Jonathan liked the salterns; perhaps it was because of where they were, so close to the sea. The first thing needed for making salt was a large feeder pond, set just in from the shoreline, into which the sea water could flow at high tide. Jonathan loved to watch the sea come rippling in down the curving channels. He and Willie had once made a similar construction of their own when they were playing on a sandy beach along the coast.

The salt pans that came next were carefully built. They were, in fact, a huge single basin – shallow and dead level – divided into small ponds, about twenty feet square, by mud banks six inches high and just wide enough for a man to walk on. Water from the feeder pond was baled into these with wooden scoops; but they were only filled about three inches deep. From here, the salt-making began.
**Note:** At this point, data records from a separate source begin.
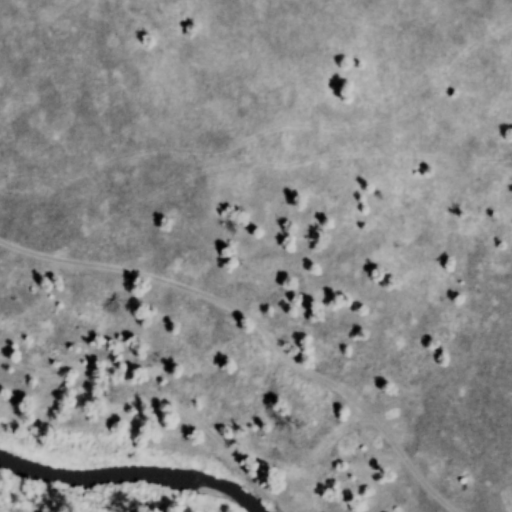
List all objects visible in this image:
road: (233, 352)
river: (130, 475)
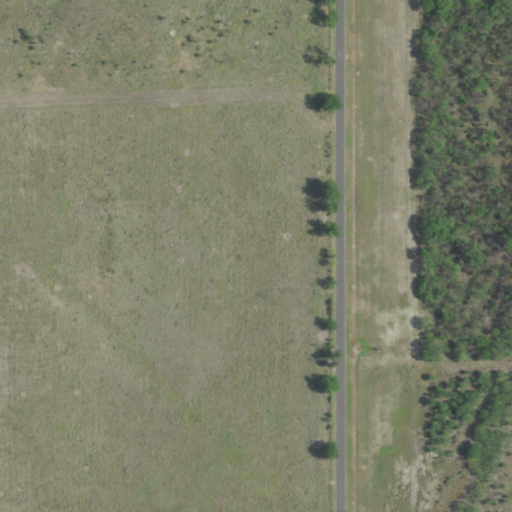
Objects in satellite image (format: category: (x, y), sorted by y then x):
road: (342, 256)
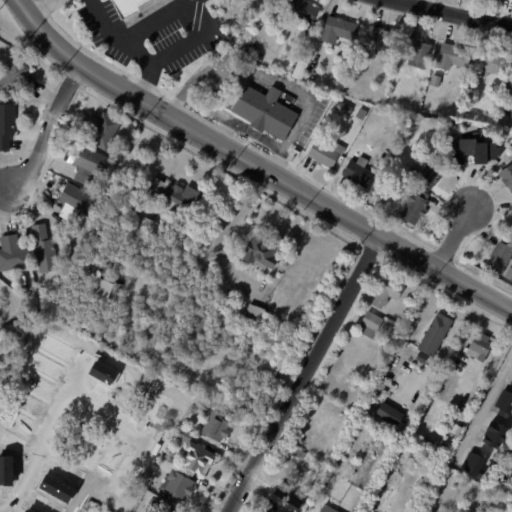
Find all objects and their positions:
building: (127, 5)
road: (33, 6)
building: (128, 7)
building: (300, 9)
building: (299, 11)
road: (438, 14)
road: (191, 16)
building: (338, 29)
building: (336, 30)
building: (381, 40)
building: (380, 42)
road: (130, 46)
building: (415, 52)
building: (417, 53)
building: (252, 55)
building: (451, 56)
building: (451, 56)
building: (490, 63)
building: (487, 65)
building: (299, 70)
building: (15, 77)
building: (20, 80)
building: (433, 81)
building: (509, 81)
building: (509, 81)
building: (343, 108)
building: (264, 111)
building: (264, 111)
building: (358, 114)
road: (231, 120)
building: (5, 125)
building: (7, 126)
building: (101, 128)
building: (448, 129)
building: (104, 130)
road: (48, 131)
road: (223, 132)
building: (461, 150)
building: (325, 151)
building: (485, 151)
building: (324, 152)
building: (470, 156)
building: (88, 164)
building: (92, 165)
road: (254, 165)
building: (355, 173)
building: (356, 173)
building: (430, 173)
building: (426, 174)
building: (507, 177)
building: (506, 178)
building: (174, 196)
building: (178, 197)
building: (74, 200)
building: (77, 203)
building: (413, 208)
building: (414, 208)
building: (511, 214)
road: (455, 233)
road: (219, 240)
building: (43, 248)
building: (47, 250)
building: (260, 251)
building: (11, 252)
building: (267, 253)
building: (15, 255)
building: (499, 257)
building: (499, 258)
building: (168, 268)
building: (174, 273)
building: (508, 274)
building: (180, 279)
building: (186, 285)
building: (100, 288)
building: (387, 291)
building: (386, 292)
building: (197, 297)
building: (254, 312)
building: (255, 313)
building: (226, 315)
building: (201, 323)
building: (203, 324)
building: (368, 324)
building: (369, 325)
building: (17, 333)
building: (434, 334)
building: (433, 335)
building: (478, 346)
building: (479, 347)
building: (236, 348)
building: (419, 356)
building: (391, 361)
road: (304, 373)
building: (353, 385)
building: (504, 385)
building: (465, 386)
building: (503, 386)
road: (115, 407)
building: (204, 407)
building: (388, 414)
building: (388, 415)
building: (215, 426)
building: (219, 427)
road: (47, 438)
building: (493, 451)
building: (492, 452)
building: (199, 453)
building: (297, 453)
building: (197, 458)
building: (317, 464)
building: (508, 469)
building: (510, 470)
building: (181, 485)
building: (274, 486)
building: (153, 507)
building: (158, 507)
building: (277, 508)
building: (278, 508)
building: (325, 509)
building: (326, 509)
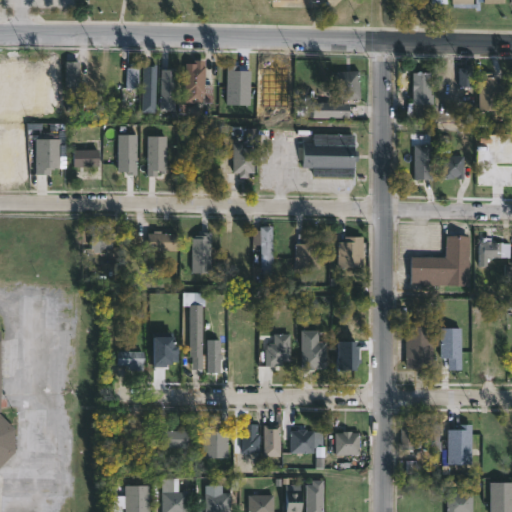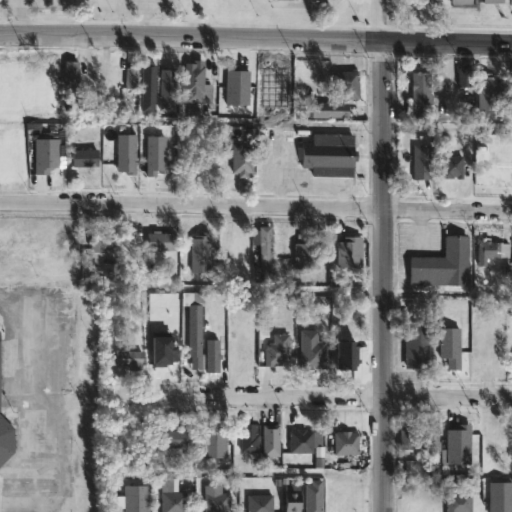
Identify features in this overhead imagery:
parking lot: (38, 2)
building: (467, 2)
building: (475, 2)
building: (56, 3)
building: (291, 3)
park: (197, 10)
road: (22, 16)
road: (87, 16)
road: (121, 17)
road: (255, 37)
building: (70, 72)
building: (97, 72)
building: (73, 74)
building: (96, 75)
building: (132, 75)
building: (464, 75)
building: (133, 77)
building: (466, 79)
building: (234, 80)
building: (273, 80)
building: (197, 82)
building: (196, 83)
building: (238, 83)
building: (275, 83)
building: (348, 85)
building: (149, 87)
building: (348, 87)
building: (150, 88)
building: (167, 88)
building: (490, 90)
building: (169, 91)
building: (490, 93)
building: (421, 96)
building: (423, 96)
building: (329, 109)
building: (332, 112)
building: (126, 153)
building: (45, 154)
building: (156, 154)
building: (330, 154)
building: (332, 156)
building: (51, 157)
building: (85, 157)
building: (87, 159)
building: (243, 159)
building: (244, 159)
building: (423, 161)
parking lot: (291, 163)
building: (423, 163)
parking lot: (493, 165)
building: (453, 166)
building: (453, 168)
road: (256, 206)
building: (100, 239)
building: (163, 240)
building: (102, 241)
building: (164, 242)
building: (205, 246)
building: (266, 249)
building: (268, 250)
building: (493, 250)
building: (350, 251)
building: (493, 252)
building: (200, 253)
building: (351, 253)
building: (308, 254)
building: (240, 255)
building: (308, 257)
building: (442, 263)
building: (444, 266)
road: (386, 276)
road: (449, 294)
building: (194, 325)
building: (454, 347)
building: (420, 348)
building: (421, 348)
building: (277, 350)
building: (311, 350)
building: (280, 352)
building: (212, 356)
building: (174, 358)
building: (131, 359)
building: (172, 359)
building: (131, 360)
building: (214, 360)
road: (313, 397)
road: (29, 401)
building: (6, 432)
building: (405, 435)
building: (248, 436)
building: (250, 437)
building: (408, 437)
building: (177, 439)
building: (179, 439)
building: (272, 440)
building: (302, 441)
building: (214, 442)
building: (272, 442)
building: (429, 442)
building: (216, 443)
building: (346, 443)
building: (458, 443)
building: (347, 444)
building: (308, 445)
building: (500, 495)
building: (313, 496)
building: (173, 497)
building: (174, 497)
building: (137, 498)
building: (292, 498)
building: (458, 501)
building: (217, 502)
building: (218, 502)
building: (294, 502)
building: (260, 503)
building: (261, 503)
building: (335, 503)
building: (337, 504)
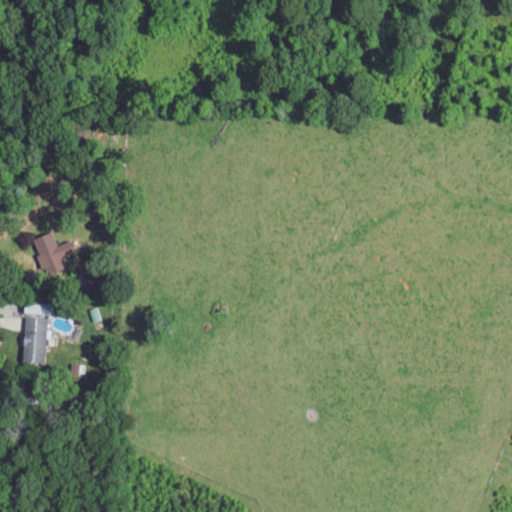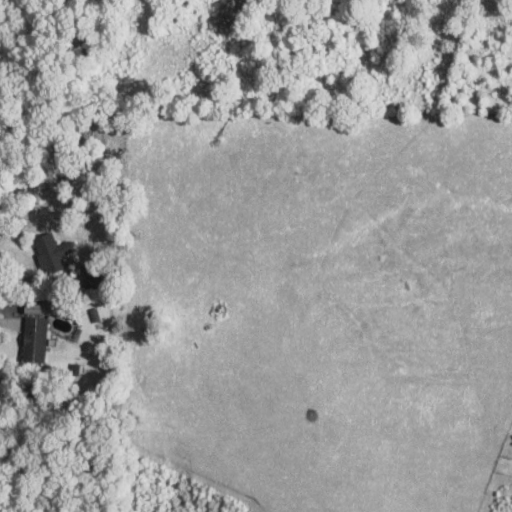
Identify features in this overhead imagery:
building: (49, 251)
building: (34, 336)
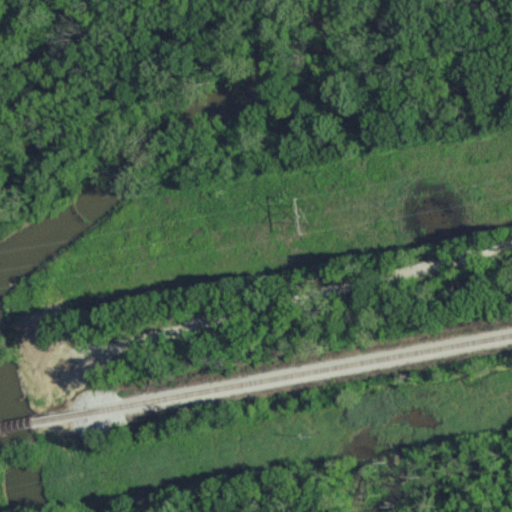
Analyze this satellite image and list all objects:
power tower: (316, 211)
railway: (300, 374)
railway: (44, 421)
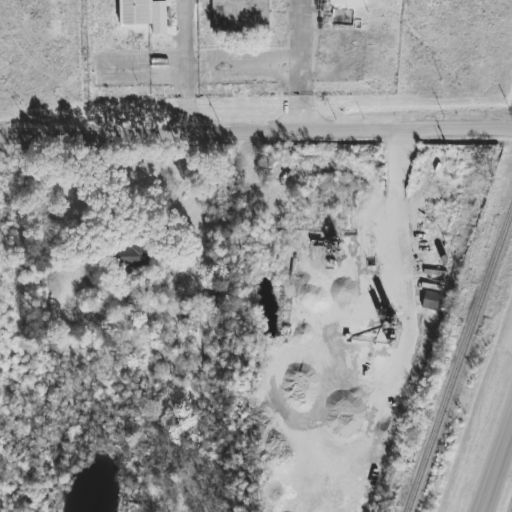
It was very simple. The water had to evaporate. This would only work in the summer and, the warmer the weather and hotter the sun, the more salt you could produce. The season usually began at the very end of April. In a good year it might last sixteen weeks. Once, in a very bad year, it had lasted only two.

The idea was not to leave the water to evaporate in a single pan.

‘Evaporation takes time, Jonathan,’ his father had told him long ago, ‘and we need a continuous supply.’

So the method was to move the water up a line of pans, so
that it gradually evaporated and achieved a higher salt concentration as it went. To keep it moving along the pans, they used wind pumps.

They were very simple; they had probably been used on the marshes below the New Forest in Saxon times and were hardly different from those known in the Middle East two thousand years before. They were about ten feet high, with a simple cross carrying four little sails like a windmill. As the sails went round they drove a cam, which operated a rudimentary water pump below. From shallow pan to shallow pan the water was pumped along, until it reached the final part of the process at the boiling house.

Totton’s reason for going out today was to make a thorough inspection so that any repairs needed after the winter could be made in good time. He and Jonathan went over it together.